La guerra fra i bifolchi e le élite
Il filosofo Alain Finkielkraut sul Figaro dice la sua sui gilet gialli in Francia e sulla crisi di cui sono sintomo
In una intervista rilasciata a Le Figaro, il filosofo Alain Finkielkraut dice la sua sui gilet gialli e sulla crisi di cui sono sintomo. “La classe media e le classi popolari vivono in Francia in un doppio stato di insicurezza economica e culturale. Questa gente comune è stata cacciata dalle metropoli a causa degli affitti proibitivi e dalle banlieue dove ha perduto la ‘guerra degli occhi’ (l’ingiunzione di tenere lo sguardo basso che le bande di quartiere impongono a chi non appartiene alla loro etnia, ndt). Altri, che abitano da molto tempo nelle città di media grandezza, sono costretti a chiudere i propri negozi a causa della concorrenza dei grandi centri commerciali e hanno visto i loro posti di lavoro distrutti dalla deindustrializzazione provocata dalla globalizzazione. Questa, che doveva segnare l’apoteosi dell’occidente, si è trasformata in sconfitta, almeno provvisoria. Non c’era posto nella sociologia ufficiale per lo sgomento della gente suddetta, segno di infamia per l’opinione cosiddetta illuminata. Ci ricordiamo il rapporto Terra Nova 2012 che auspicava una nuova coalizione fra diplomati, giovani e minoranze. Questa ‘Francia arcobaleno’, tollerante, aperta, solidale e ottimista si opponeva alla Francia pallida e piagnona dell’‘era meglio prima’.

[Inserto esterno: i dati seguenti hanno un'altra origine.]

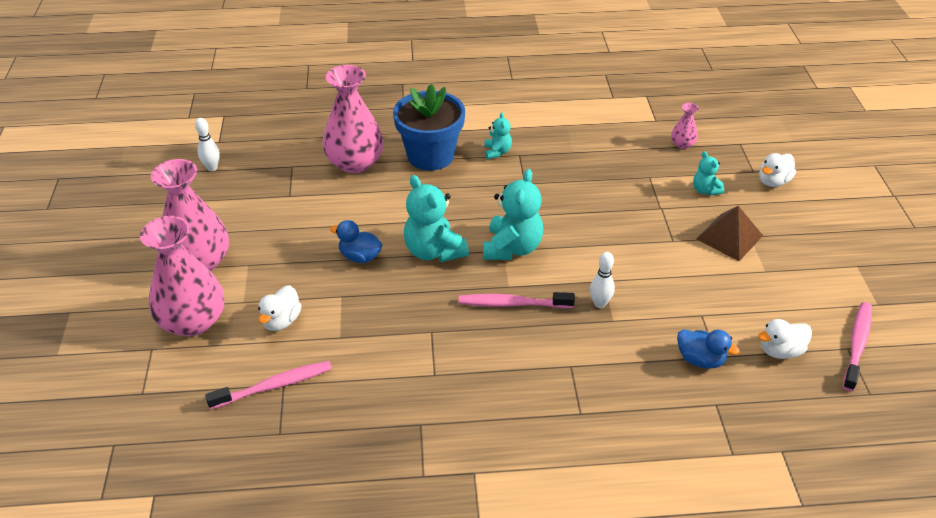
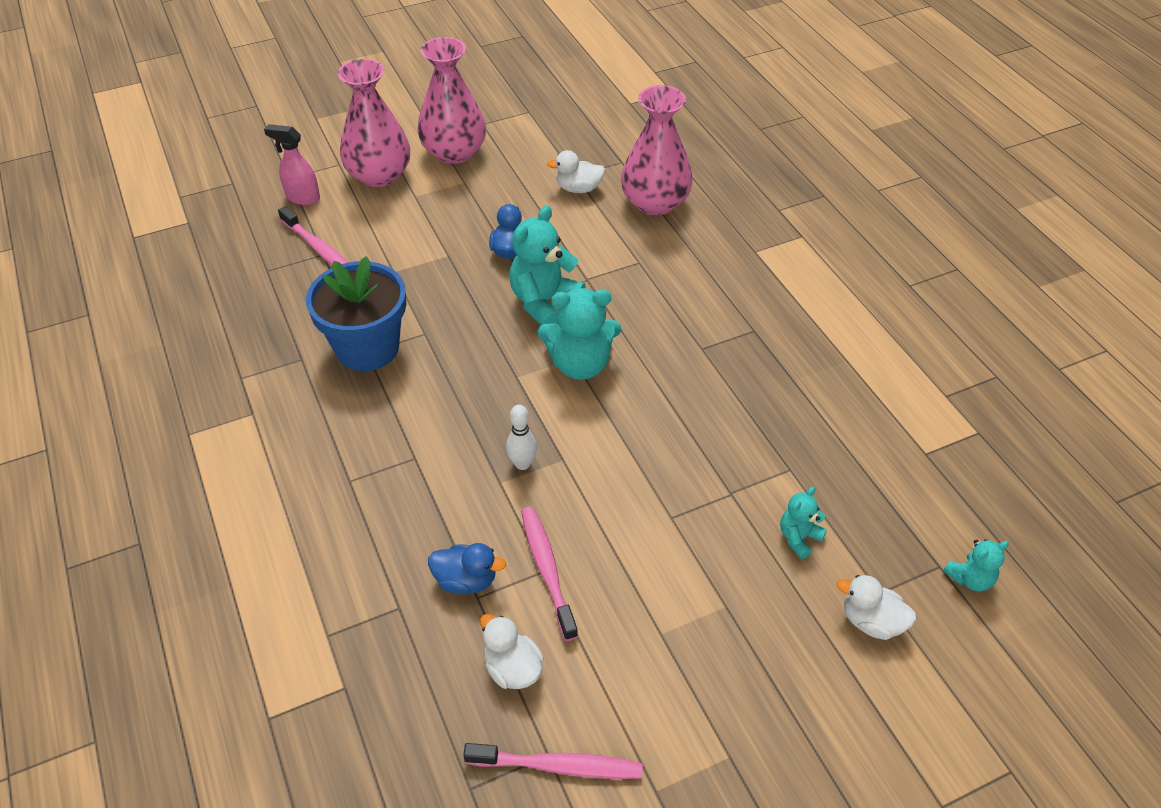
camera: 70 degrees right, 5 degrees up
white bowling pin [195,118,220,171] -> none
white duck [258,285,302,331] -> white duck moved to [547,150,605,193]
blue flower pot [393,84,465,171] -> blue flower pot moved to [306,256,406,371]
pink toothbrush [459,292,575,308] -> pink toothbrush moved to [521,507,578,641]
turquoise teddy bear [484,112,512,159] -> turquoise teddy bear moved to [943,539,1009,591]
pink vase [671,103,699,149] -> none
blue duck [677,329,740,369] -> blue duck turned 90 degrees counterclockwise [428,543,506,594]
brown pyramid [696,206,763,261] -> none
none -> pink spray bottle [264,124,320,205]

Le classi popolari non erano più all’avanguardia della storia. Avevano abbandonato il campo del progresso per quello del ripiegamento protezionista e particolarista. Ed ecco che il vecchio mondo oppone resistenza, esce dall’invisibilità. Questa insurrezione improvvisa, questa rivolta della gente che appartiene a un luogo contro la gente di nessun luogo, mi ha effettivamente reso felice. […] La classe dominante, quella che non appartiene a nessun luogo, ha fallito.
La borghesia aveva cattiva coscienza perché era criticata in nome dei valori di uguaglianza che aveva essa stessa promosso per rovesciare l’antica aristocrazia. Ma i privilegiati di oggi giocano su due tavoli: possiedono il benessere materiale e la superiorità morale che gli sono conferite dalla loro apertura di spirito e dall’apologia di un’ospitalità di cui non patiscono le conseguenze. Non ho nessuna indulgenza per questa élite autoproclamata. Ma c’è un pericolo, in effetti, nell’antielitismo. Nel corso di una trasmissione televisiva un gilet giallo ha chiesto in modo aggressivo a un ministro, persona dignitosa, quanto guadagna. Questo comportamento detestabile testimonia il risentimento che esiste nella passione per l’uguaglianza quando questa non è accompagnata da aspirazioni più alte. Combattere la miseria economica, ma anche culturale ed estetica, senza cedere al risentimento egualitarista, tale è la missione della politica”.